Comparative example 1: the welding wire is AZ31 magnesium alloy, and ultrasonic vibration and rolling are not added during arc additive manufacturing. Experimental results: the average tensile strength was 222.34MPa.

Comparative example 2: the welding wire is ER5356 aluminum alloy, and ultrasonic vibration and rolling are not added during arc additive manufacturing. Experimental results: the average tensile strength was 251.4MPa.

Experimental example 1: the test was performed using the apparatus and procedure of embodiment one, with the welding wire being AZ31 magnesium alloy. The roller was 5mm from the gun. During arc additive manufacturing, follow-up ultrasonic vibration and rolling are applied to each thermal-state additive accumulation layer, the ultrasonic vibration power is 100W, and the rolling pressure of the roller is 2.4KN.

Experimental results: the average tensile strength of the arc additive manufacturing stacking layer is 228.14MPa, and compared with comparative example 1, the arc additive manufacturing stacking layer has more compact structure and finer grains.

Experimental example 2: the test was performed using the apparatus and procedure of embodiment one, with the welding wire being AZ31 magnesium alloy. The roller was 10mm from the gun. During arc additive manufacturing, follow-up ultrasonic vibration and rolling are applied to each thermal-state additive accumulation layer, the ultrasonic vibration power is 175W, and the rolling pressure of the roller is 1.6KN.

Experimental results: the average tensile strength of the arc additive manufacturing stacking layer is 235.41MPa, and compared with comparative example 1, the arc additive manufacturing stacking layer has more compact structure and finer grains.

Experimental example 3: the test was performed using the apparatus and procedure of embodiment one, with the welding wire being AZ31 magnesium alloy. The roller was 15mm from the gun. During arc additive manufacturing, follow-up ultrasonic vibration and rolling are applied to each thermal-state additive accumulation layer, the ultrasonic vibration power is 250W, and the rolling pressure of the roller is 0.8KN.

Experimental results: the average tensile strength of the arc additive manufacturing stacking layer is 230.14MPa, and compared with comparative example 1, the arc additive manufacturing stacking layer has more compact structure and finer grains.

Experimental example 4: the test was performed using the apparatus and procedure of embodiment two, with the welding wire being AZ31 magnesium alloy. The roller was 15mm from the gun. During arc additive manufacturing, follow-up ultrasonic vibration and rolling are applied to each thermal-state additive accumulation layer, the ultrasonic vibration power is 250W, and the rolling pressure of the roller is 0.8KN.

Experimental results: the average tensile strength of the arc additive manufacturing stacking layer is 237.55MPa, and compared with comparative example 1, the arc additive manufacturing stacking layer has more compact structure and finer grains.

Experimental example 5: the test was performed using the apparatus and procedure of embodiment one, with the welding wire being ER5356 aluminum alloy welding wire. The roller was 5mm from the gun. During arc additive manufacturing, follow-up ultrasonic vibration and rolling are applied to each thermal-state additive accumulation layer, the ultrasonic vibration power is 50W, and the rolling pressure of the roller is 2.4KN.

Experimental results: the average tensile strength of the arc additive manufacturing stacking layer is 269.05MPa, and compared with comparative example 2, the arc additive manufacturing stacking layer has more compact structure and finer grains.

Source data >>
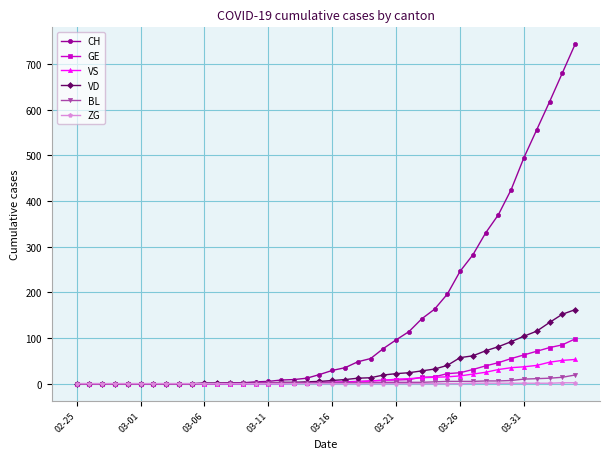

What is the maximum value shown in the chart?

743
--
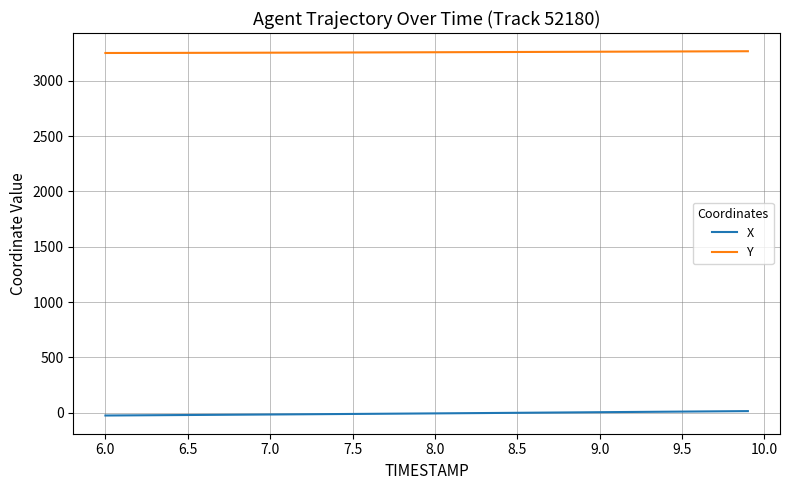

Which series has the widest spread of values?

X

Try it >> In the welding test text, what average tensile strength did experimental example 2 reach? Answer from the welding test text alone, not from the lines.

Solution below >> 235.41MPa